We submit the above figures and facts to the reader's consideration, and we are compelled to confess that we do not find ourselves in a condition to offer a satisfactory solution of the difficulties which they suggest. We should probably have expected that London would be in an exceptional position with regard to this as to many other matters; but the magnificent manner in which its Board contributions exceed those of any other town quite baffles us; it will be observed that the odd shillings and pence of London more than pay the whole expense at Sheffield. Possibly the practical difficulty of understanding this economical anomaly may have had something to do with the results of the late Board election in London.

On the whole, we English people seem to be solving the national education question more nostro. We have got a system not quite symmetrical, not quite logical, not the perfect exponent of the crotchets of any particular school, but nevertheless one which has on the whole produced remarkable results, and seems to have in it sufficient powers of adaptation and development. Of late a new question has been opened—and an important one—namely, that of making elementary education entirely gratuitous. There is something to be said in favour of the proposal, and it is a pity that the merits of the question should have been somewhat obscured by the intolerable, but to some persons perhaps attractive, suggestion that the additional expenditure necessary for making education gratuitous should be supplied by the robbery of the Church, or (in politer phrase) by the appropriation to the purposes of education of the national property hitherto supplied to the support of religion. This cat can scarcely be said to have been let out of the bag, for her head was no sooner seen peeping out than the alarm created was dangerously great, and Puss was concealed again in a twinkling; but she is inside the bag still. A much less objectionable proposal was speedily made, namely, that the deficiency created by the remission of school-pence should be supplied by a Parliamentary grant. And this proposal, we presume, may be regarded as at present before the country.

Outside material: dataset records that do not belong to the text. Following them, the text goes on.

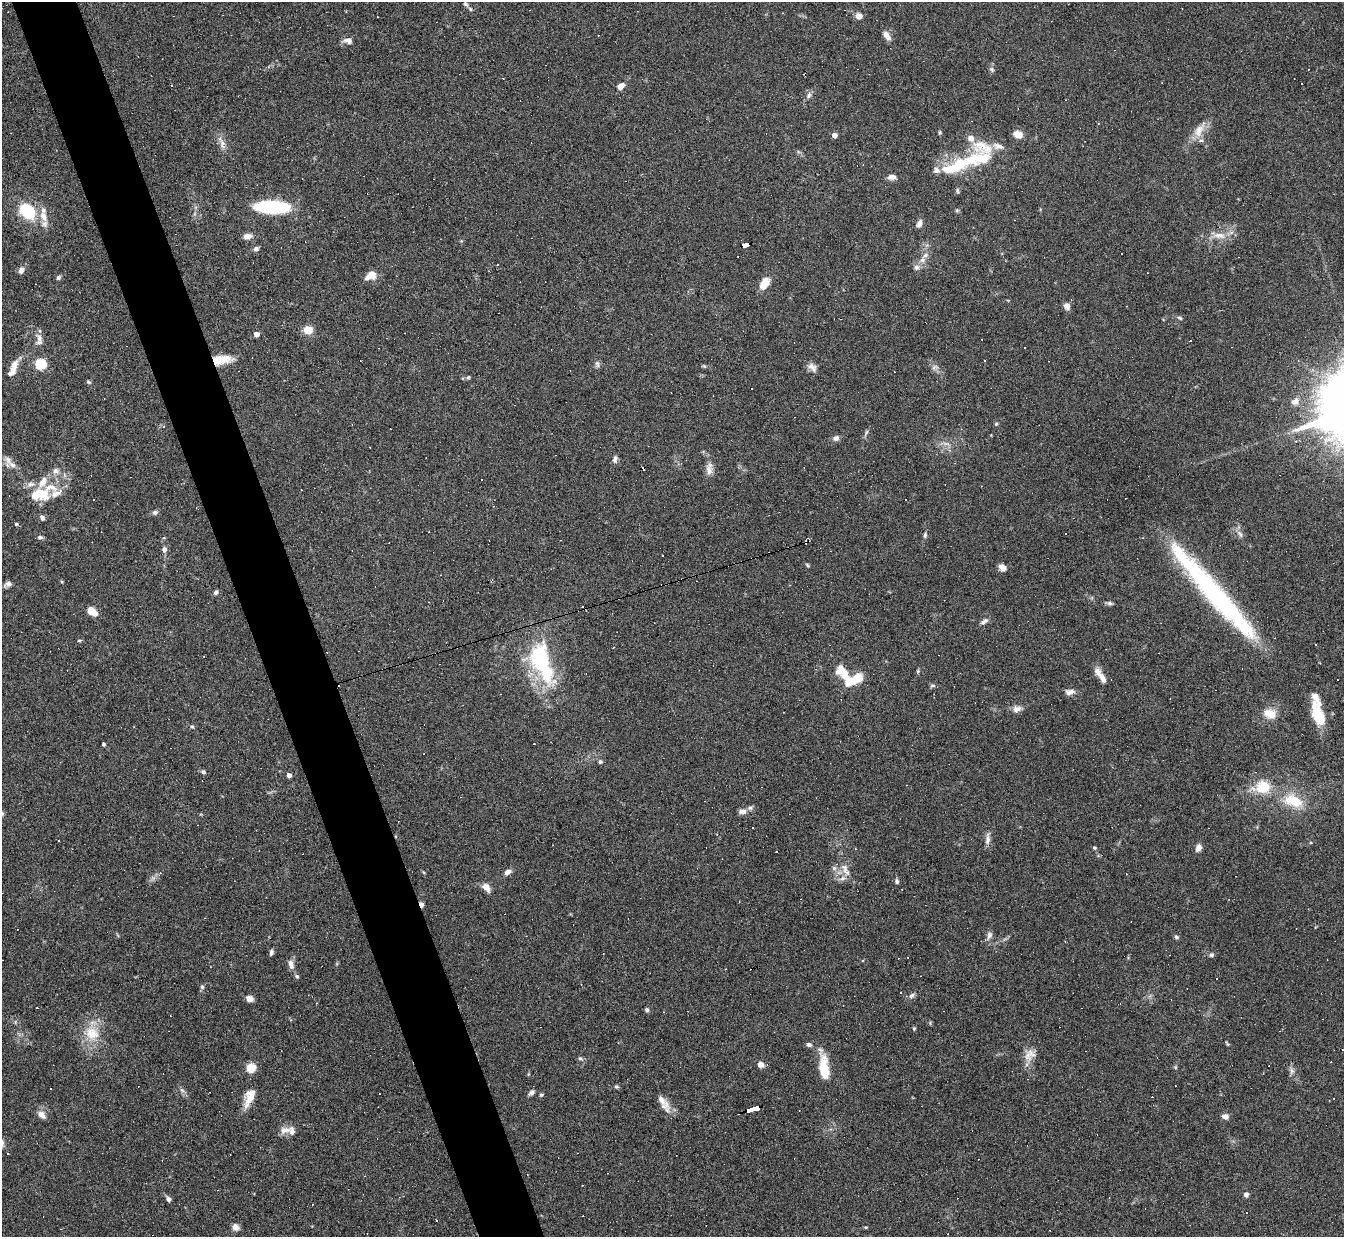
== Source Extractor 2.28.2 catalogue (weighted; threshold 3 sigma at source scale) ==
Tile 11 of 4 x 4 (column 3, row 3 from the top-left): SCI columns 2687-4028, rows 1382-2616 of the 5371 x 5357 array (HDU 1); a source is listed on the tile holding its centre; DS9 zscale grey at full resolution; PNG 1346 x 1239 px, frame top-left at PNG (2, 2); no overlay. Shown black and unused: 5% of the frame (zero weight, under 4 of 8 exposures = <1% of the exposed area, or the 3 px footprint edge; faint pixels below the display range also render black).
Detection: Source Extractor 2.28.2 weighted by HDU 2 'WHT'; one run over the whole footprint, this tile lists its part. Background 0.0744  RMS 0.0043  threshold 0.0175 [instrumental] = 3 sigma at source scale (4.09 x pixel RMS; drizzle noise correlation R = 1.36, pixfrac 0.8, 0.05/0.05 arcsec/px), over >= 5 px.
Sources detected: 253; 3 inside a brighter object's white glare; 83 cosmic-ray / hot-pixel residue — not listed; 18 inside a brighter listed object's ellipse — not listed separately; the other 149 listed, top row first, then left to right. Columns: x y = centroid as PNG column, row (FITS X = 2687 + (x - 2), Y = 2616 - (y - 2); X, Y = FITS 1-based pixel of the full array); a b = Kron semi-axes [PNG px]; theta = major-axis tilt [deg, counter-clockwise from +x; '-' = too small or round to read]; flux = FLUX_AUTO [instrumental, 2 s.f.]
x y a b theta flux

Looking upon the matter from a Chancellor of the Exchequer point of view, it is a serious thing to think of having to make an addition of about two millions to the annual national expenditure; and it may be observed that leading statesmen on both sides of politics may be found who are at present unconvinced. Doubtless an expenditure of two millions would not be grudged by the nation for any necessary purpose; but when the proposal is to substitute a payment of two millions by the Exchequer for the two millions paid in driblets by the persons most interested, for the most part gladly and with special provisions for preventing the payment pressing hardly upon the exceptionally poor, it may well be that many sensible persons will ask the question, Cui bono?